- **Requirement**: Lay out as a numbered list the lines from the start of the rows through the line containing "2025 උ.පෙළ විභාගයට අදාළ විශ්වවිද්‍යාල කඩඉම්", including that line and leaving out any blank lines.

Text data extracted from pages
───

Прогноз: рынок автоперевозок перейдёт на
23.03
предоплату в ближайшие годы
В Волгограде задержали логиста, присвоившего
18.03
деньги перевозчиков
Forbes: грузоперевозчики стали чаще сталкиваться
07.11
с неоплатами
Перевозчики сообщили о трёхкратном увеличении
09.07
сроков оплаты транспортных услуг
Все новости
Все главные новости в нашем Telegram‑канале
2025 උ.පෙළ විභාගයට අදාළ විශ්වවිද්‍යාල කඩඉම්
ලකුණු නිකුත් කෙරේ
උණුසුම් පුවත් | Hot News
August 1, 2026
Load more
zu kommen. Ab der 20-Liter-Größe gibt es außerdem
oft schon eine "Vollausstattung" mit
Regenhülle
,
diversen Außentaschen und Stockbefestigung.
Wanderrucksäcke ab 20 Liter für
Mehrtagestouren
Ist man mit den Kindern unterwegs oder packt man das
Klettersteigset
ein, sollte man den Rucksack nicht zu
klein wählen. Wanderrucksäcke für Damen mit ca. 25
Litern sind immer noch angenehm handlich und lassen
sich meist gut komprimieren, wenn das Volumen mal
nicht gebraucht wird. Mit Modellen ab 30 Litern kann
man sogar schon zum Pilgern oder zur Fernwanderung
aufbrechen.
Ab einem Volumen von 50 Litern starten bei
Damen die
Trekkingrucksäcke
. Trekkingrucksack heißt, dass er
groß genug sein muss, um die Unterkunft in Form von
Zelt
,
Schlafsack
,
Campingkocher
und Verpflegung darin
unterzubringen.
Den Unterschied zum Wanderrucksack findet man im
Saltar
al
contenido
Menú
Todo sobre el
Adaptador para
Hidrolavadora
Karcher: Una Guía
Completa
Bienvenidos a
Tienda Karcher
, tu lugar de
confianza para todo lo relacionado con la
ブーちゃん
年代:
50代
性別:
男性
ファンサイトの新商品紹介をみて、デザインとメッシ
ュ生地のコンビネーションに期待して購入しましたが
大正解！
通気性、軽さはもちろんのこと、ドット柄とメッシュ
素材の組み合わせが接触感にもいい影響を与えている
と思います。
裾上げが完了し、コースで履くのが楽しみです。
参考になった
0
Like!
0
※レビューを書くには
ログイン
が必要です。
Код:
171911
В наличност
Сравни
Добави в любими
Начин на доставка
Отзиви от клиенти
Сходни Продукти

───

- **Written solution**:
1. Прогноз: рынок автоперевозок перейдёт на
2. 23.03
3. предоплату в ближайшие годы
4. В Волгограде задержали логиста, присвоившего
5. 18.03
6. деньги перевозчиков
7. Forbes: грузоперевозчики стали чаще сталкиваться
8. 07.11
9. с неоплатами
10. Перевозчики сообщили о трёхкратном увеличении
11. 09.07
12. сроков оплаты транспортных услуг
13. Все новости
14. Все главные новости в нашем Telegram‑канале
15. 2025 උ.පෙළ විභාගයට අදාළ විශ්වවිද්‍යාල කඩඉම්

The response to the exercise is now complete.